▸ DIRECTIONS:
• 1. In the text of winemakers' favorite harvest beers, in what year did Sharon Fenchak begin working at Biltmore Winery?
• 2. Extend the text of winemakers' favorite harvest beers, picking up after its last quotation.

“The vintage crew at Fox Run has tastes in beer that run the gamut from Coors Light, to Samuel Adams Boston Lager. The trick is to keep a selection on hand so that no one feels disenfranchised, and no one needs to open a beer that they are personally repelled by.” —Peter Bell, Winemaker, Fox Run Vineyards, Penn Yan, N.Y.
“Winemaking decisions during harvest and blending require a lot of focus on your palate, which is why I prefer a clean, refreshing beer like a pilsner or pale lager. Some of my go-to beers would be Pilsner Urquell, Scrimshaw, or in the heat of harvest, a cold Tecate.” —Zeke Neeley, Winemaker, Kenwood Vineyards, Kenwood, Calif.
“Obviously, at Hope Family Wines, we keep it classy. We drink a lot of Hamm’s, which is hard to find on the Central Coast, but it’s cheap and delicious. Coors Light is an all-day drinker. Modelo Especial is the Mexican lager all-day drinker. Lone Star is a Texas beer we love, and Michelob Ultra is another low-carb beer we can drink all day.” —Samantha Taylor, Assistant Winemaker, Hope Family Wines, Paso Robles, Calif.
“A great representation of the craft brewing industry in Asheville, Highland Brewing was the first to arrive in the area and has been around since I began working at Biltmore Winery in 1999. The Highland Brewing Gaelic Ale is a great beer and it’s really consistent. I always know what to expect. It’s the perfect beer for a winemaker during harvest!”—Sharon Fenchak, Vice President and Winemaker, Biltmore Winery, Asheville, N.C.
“I generally go for something local, falling into two styles: something light, low alcohol and crushable; or a chewier, higher-octane IPA. Think Genesee Cream Ale or recently, War Horse’s Secret Broadcast, a double IPA. I can never choose just one!” —Paige Vinson, Winemaker, Three Brothers Winery, Geneva, N.Y.

▸ Collection entries:
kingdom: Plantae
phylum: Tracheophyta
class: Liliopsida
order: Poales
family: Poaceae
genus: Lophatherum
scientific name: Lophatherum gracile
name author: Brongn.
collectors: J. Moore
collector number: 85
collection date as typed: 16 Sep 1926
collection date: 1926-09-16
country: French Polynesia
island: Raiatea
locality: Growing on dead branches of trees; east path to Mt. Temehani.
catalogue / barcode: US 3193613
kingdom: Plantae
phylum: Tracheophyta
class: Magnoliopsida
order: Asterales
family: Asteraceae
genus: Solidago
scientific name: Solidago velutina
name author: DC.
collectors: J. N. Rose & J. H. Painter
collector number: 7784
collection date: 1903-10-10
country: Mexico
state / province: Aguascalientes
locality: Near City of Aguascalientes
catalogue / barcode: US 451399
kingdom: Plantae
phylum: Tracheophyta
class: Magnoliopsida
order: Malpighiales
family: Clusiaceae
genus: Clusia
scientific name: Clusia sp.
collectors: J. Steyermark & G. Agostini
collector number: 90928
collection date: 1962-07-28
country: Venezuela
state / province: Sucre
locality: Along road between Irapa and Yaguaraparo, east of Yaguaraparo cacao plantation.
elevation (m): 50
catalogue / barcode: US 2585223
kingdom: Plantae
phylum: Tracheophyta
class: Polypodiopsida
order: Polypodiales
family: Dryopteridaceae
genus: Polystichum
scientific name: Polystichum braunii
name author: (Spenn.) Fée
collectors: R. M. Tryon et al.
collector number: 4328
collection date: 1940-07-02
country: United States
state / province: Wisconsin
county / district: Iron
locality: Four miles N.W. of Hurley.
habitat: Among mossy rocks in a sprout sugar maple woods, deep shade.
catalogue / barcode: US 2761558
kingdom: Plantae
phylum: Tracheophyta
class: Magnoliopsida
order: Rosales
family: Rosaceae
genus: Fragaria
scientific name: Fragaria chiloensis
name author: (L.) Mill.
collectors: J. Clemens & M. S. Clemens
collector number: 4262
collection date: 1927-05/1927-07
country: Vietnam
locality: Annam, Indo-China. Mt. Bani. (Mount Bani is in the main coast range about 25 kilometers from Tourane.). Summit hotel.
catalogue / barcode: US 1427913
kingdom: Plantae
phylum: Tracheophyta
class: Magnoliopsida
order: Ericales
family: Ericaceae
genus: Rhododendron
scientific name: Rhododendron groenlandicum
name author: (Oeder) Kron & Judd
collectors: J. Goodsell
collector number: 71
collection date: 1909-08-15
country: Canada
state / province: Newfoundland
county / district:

▸ SOLVED TASKS:
• 1. 1999

• 2.
“As an Englishman living in America — my family moved here in 2019 to set up the vineyard — it certainly took me a little while to get used to the beer! Back in the U.K., most people still drink lager or bitter. Generally, both of these styles of beers are not very hoppy, so when I first tried the IPAs that are popular here in the U.S., they tasted way too strong. I persevered, though, kind of like a child getting used to spicy food, and I now love them! After a hard day out in the vineyard, I most often reach for a locally brewed Blue Mountain Brewery Full Nelson IPA. Relatively light for an IPA, with floral and citrus notes, it’s a very refreshing beer, which is good if you are a bit parched. The malty backbone gives it an enticing copper color and means it never feels weak. At 5.9 percent ABV, it’s a nice strength so you can have a few in one session.” —Guy Pelly, Co-founder, Merrie Mill Farm & Vineyard, Keswick, Va.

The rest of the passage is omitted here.